[ACTIVITY] Which lines in the listing below contain the word "abstract"? Copy each one.

★ ★ ★ ★

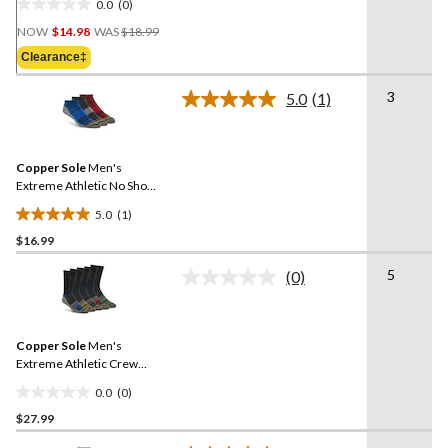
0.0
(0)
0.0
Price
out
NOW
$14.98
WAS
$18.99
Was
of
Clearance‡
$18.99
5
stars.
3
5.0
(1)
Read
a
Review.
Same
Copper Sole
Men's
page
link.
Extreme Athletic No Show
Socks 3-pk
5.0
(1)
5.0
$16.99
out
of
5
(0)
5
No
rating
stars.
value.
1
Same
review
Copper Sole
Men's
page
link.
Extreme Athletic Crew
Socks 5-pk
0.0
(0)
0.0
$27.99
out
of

★ ★ ★ ★

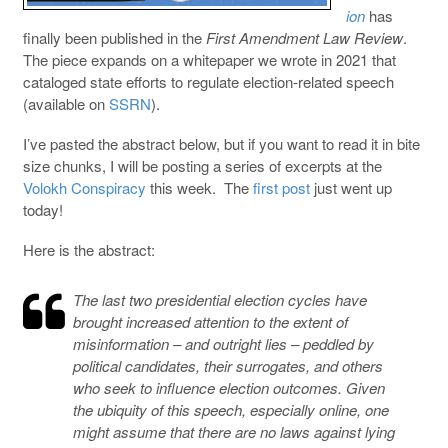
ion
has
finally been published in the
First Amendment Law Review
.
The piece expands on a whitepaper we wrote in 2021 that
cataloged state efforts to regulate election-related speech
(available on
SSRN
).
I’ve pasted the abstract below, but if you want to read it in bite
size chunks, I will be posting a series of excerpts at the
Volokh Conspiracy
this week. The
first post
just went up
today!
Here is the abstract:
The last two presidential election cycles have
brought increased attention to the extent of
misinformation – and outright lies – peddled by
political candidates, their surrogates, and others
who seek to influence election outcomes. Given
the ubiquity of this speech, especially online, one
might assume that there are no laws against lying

★ ★ ★ ★

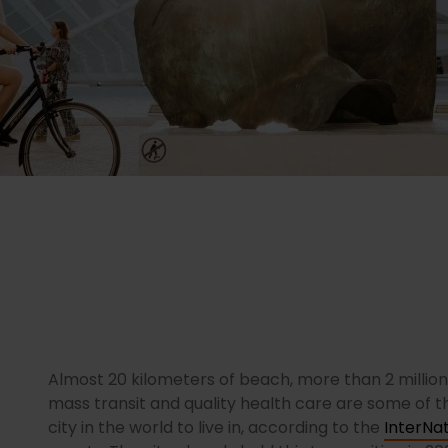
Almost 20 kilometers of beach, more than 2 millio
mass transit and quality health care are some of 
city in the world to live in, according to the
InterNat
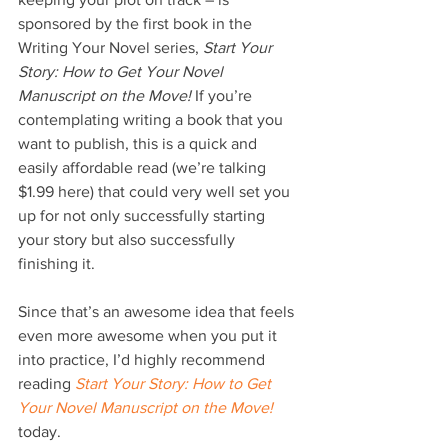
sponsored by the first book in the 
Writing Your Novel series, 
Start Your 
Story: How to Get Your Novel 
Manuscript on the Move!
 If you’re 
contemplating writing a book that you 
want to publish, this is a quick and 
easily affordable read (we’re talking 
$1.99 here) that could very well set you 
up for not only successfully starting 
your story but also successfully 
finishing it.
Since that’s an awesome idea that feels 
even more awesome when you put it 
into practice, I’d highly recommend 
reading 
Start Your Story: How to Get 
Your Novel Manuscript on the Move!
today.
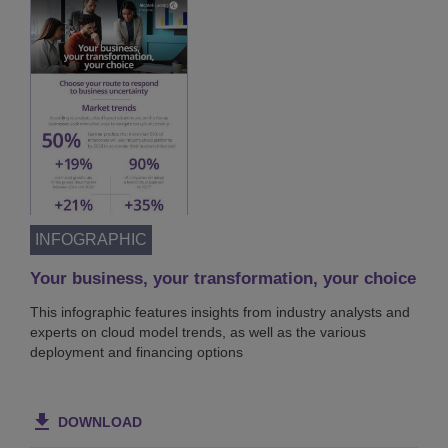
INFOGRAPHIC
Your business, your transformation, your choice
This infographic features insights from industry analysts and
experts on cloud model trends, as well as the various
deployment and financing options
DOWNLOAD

★ ★ ★ ★

[YOUR RESPONSE]
I’ve pasted the abstract below, but if you want to read it in bite
Here is the abstract:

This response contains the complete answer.